Here is a puzzle from textbook : 40 Puzzles and Problems in Probability and Mathematical Statistics
Peter draws n = 100 independent realizations of a continuous rv and ranks them in increasing order from 1 to 100. Subsequently, Paula draws a single value from the same population and inserts this value into the rank order created earlier by Peter. For example, if her value is such that 50 of Peter’s draws are smaller and 50 are larger, then the rank associated with her draw would be 51 — that is, overall, her value would be the 51st in increasing order. Or, if her value is smaller than all 100 of Peter’s, then the rank 1 would be associated with it.
Derive for general n the probability that Paula’s value will occupy rank k, where 1 ≤ k ≤ n + 1.
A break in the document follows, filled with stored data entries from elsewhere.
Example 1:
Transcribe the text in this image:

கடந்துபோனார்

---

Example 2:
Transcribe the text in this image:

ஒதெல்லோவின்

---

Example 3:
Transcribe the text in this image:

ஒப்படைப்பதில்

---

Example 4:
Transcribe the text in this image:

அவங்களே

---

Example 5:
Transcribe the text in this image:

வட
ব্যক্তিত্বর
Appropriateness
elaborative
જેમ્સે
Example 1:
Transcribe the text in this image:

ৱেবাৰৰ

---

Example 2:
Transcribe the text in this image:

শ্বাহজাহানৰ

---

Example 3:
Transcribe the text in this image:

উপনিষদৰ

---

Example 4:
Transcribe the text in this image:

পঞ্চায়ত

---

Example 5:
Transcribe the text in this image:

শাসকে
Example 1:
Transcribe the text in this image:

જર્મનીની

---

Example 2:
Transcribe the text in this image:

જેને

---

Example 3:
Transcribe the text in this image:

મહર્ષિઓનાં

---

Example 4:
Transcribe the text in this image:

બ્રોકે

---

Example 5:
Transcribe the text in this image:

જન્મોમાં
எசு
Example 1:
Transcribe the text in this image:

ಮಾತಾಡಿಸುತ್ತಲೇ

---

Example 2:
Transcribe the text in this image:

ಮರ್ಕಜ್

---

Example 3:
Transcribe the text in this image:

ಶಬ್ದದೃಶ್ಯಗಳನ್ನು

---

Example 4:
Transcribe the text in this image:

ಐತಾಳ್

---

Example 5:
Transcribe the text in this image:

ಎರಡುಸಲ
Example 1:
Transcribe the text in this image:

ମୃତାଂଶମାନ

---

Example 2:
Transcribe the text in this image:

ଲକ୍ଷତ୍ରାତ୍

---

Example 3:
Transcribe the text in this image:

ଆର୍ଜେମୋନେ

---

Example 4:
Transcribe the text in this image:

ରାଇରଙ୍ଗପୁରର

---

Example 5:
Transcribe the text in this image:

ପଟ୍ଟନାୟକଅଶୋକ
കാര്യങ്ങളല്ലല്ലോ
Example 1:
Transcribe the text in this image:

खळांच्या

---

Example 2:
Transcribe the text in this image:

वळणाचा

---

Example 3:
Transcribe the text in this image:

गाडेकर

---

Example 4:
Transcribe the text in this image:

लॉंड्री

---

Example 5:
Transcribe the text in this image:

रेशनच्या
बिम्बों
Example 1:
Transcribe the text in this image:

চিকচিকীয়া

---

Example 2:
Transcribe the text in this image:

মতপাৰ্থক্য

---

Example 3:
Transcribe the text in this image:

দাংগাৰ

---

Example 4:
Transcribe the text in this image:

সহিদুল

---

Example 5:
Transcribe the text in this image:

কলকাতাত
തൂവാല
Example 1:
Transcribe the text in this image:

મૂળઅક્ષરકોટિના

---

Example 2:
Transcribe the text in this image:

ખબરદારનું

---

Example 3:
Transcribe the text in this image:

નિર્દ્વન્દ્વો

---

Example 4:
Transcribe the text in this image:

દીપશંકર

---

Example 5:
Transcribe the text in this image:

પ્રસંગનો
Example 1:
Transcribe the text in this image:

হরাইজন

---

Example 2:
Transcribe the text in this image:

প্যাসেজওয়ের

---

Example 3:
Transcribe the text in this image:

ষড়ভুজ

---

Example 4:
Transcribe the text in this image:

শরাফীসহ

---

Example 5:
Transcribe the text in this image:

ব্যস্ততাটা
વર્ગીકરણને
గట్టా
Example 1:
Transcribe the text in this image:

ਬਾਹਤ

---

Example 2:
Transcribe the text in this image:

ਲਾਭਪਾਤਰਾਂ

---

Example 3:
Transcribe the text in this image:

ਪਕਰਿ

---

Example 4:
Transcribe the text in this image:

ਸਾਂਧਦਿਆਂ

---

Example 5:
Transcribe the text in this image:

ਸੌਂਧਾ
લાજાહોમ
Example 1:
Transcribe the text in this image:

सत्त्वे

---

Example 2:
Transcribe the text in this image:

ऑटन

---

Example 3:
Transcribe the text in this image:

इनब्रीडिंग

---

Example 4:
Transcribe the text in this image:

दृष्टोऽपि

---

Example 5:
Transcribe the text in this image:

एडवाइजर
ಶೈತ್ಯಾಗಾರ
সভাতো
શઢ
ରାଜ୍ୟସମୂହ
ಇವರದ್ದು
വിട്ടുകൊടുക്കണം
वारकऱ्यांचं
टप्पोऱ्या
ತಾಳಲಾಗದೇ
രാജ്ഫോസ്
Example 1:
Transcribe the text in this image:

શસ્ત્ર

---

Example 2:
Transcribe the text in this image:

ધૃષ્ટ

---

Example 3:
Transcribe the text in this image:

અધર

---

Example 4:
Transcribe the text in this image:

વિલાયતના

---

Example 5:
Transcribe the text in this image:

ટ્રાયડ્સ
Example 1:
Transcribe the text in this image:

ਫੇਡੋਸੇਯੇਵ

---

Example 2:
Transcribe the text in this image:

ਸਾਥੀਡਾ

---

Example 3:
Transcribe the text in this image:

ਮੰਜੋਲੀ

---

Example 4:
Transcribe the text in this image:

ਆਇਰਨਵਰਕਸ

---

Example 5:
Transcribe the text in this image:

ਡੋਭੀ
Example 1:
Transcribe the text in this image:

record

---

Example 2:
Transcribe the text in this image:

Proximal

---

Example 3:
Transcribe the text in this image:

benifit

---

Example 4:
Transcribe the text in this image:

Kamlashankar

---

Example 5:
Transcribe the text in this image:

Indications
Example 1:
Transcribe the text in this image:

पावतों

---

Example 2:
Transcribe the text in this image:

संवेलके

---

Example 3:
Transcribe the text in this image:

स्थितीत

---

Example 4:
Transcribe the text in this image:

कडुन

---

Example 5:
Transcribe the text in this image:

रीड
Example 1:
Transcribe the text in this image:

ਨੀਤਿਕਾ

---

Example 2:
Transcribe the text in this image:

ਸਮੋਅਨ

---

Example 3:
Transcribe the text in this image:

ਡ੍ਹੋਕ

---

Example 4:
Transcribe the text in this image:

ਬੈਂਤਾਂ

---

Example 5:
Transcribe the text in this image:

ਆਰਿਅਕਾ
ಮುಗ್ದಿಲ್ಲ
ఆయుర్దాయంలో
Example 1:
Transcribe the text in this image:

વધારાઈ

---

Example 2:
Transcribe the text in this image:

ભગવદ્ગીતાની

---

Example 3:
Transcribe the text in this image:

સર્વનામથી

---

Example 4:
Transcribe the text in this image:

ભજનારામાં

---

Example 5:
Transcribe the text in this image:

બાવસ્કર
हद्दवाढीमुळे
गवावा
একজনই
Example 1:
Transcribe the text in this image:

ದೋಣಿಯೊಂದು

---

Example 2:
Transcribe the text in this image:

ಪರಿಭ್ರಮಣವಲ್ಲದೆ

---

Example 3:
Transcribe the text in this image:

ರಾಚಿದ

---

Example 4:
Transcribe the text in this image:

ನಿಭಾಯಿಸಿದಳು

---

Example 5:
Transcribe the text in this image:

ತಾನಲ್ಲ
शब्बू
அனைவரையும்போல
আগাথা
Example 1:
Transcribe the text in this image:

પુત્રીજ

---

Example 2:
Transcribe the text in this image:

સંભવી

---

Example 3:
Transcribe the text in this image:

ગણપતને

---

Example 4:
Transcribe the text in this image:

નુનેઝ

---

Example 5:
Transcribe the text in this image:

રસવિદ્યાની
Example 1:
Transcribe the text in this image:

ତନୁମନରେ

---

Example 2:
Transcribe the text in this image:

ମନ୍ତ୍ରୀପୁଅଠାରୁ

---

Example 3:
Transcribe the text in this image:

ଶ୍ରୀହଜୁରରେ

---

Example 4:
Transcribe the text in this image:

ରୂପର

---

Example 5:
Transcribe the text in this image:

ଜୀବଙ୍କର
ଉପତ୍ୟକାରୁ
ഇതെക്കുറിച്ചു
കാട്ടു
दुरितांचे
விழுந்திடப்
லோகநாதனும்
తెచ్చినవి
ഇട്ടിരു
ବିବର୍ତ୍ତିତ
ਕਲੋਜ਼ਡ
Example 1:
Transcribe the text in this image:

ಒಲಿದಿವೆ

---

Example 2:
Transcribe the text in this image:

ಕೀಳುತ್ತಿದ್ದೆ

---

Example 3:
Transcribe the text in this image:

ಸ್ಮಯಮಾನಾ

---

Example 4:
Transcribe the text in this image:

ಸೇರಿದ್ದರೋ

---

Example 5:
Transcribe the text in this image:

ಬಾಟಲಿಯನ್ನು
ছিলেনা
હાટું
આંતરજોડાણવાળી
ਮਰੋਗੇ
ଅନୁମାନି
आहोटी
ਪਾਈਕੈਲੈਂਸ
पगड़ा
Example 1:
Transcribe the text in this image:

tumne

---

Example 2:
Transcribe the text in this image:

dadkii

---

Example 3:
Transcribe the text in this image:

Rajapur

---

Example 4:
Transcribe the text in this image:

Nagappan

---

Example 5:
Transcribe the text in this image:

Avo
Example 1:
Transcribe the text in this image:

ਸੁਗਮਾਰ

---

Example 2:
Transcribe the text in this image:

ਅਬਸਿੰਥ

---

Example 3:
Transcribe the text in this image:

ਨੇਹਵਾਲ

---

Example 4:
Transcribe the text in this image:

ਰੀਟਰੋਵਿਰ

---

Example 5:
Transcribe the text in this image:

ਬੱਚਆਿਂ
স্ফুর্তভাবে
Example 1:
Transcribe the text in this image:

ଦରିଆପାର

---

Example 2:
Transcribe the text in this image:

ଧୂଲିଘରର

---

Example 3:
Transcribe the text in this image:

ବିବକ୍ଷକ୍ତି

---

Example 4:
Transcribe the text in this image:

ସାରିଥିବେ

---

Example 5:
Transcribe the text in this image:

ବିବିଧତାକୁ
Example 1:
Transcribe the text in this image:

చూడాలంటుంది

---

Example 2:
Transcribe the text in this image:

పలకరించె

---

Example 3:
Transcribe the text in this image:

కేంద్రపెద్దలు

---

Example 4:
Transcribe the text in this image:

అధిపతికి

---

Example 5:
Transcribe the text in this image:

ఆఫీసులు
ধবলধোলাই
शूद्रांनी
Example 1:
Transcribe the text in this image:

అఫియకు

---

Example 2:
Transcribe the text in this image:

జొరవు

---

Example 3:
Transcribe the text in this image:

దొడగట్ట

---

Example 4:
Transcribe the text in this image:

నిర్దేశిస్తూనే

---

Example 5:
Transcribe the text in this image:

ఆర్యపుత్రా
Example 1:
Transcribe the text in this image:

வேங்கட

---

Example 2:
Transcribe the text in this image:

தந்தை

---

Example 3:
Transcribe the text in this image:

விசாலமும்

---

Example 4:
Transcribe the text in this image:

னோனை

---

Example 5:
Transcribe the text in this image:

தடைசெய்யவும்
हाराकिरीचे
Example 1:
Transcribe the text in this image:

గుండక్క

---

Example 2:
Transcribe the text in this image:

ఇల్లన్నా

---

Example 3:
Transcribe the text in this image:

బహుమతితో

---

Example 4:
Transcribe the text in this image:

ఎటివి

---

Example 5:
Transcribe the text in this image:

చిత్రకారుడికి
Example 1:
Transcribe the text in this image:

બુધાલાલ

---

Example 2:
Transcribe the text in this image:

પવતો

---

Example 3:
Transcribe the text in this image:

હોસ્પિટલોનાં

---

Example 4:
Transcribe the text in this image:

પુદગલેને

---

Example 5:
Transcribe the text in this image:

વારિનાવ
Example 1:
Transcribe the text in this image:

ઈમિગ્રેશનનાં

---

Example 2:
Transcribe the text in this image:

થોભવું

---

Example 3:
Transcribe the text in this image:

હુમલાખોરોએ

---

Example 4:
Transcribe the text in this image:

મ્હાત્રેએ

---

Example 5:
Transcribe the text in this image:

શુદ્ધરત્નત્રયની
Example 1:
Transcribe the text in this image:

My solution is as follows : If Paula's value is x, then
Pr(Rank = k| value = x) = $^nC_{(k-1)}[CDF(x)]^{k-1}[1-CDF(x)]^{n-k+1}$
Therefore,
Pr(Rank=k) = $\int$Pr(Rank = k| value = x) $PDF(x) dx$
Pr(Rank=k) = $\int ^nC_{(k-1)}[CDF(x)]^{k-1}[1-CDF(x)]^{n-k+1}PDF(x) dx$
Pr(Rank=k) = $\int_0^1 ~ ^nC_{(k-1)}[C]^{k-1}[1-C]^{n-k+1} dC$
Pr(Rank=k) = $^nC_{(k-1)} B(k,n-k+2)$
Pr(Rank=k) = $^nC_{(k-1)} \frac{(k-1)! (n-k+1)!}{ (n+1)!}$
Pr(Rank=k) = $\frac{n!}{(k-1)! (n-k+1)!} \frac{(k-1)! (n-k+1)!}{ (n+1)!}$
Pr(Rank=k) = $\frac{1}{ n+1}$
Is the logic correct?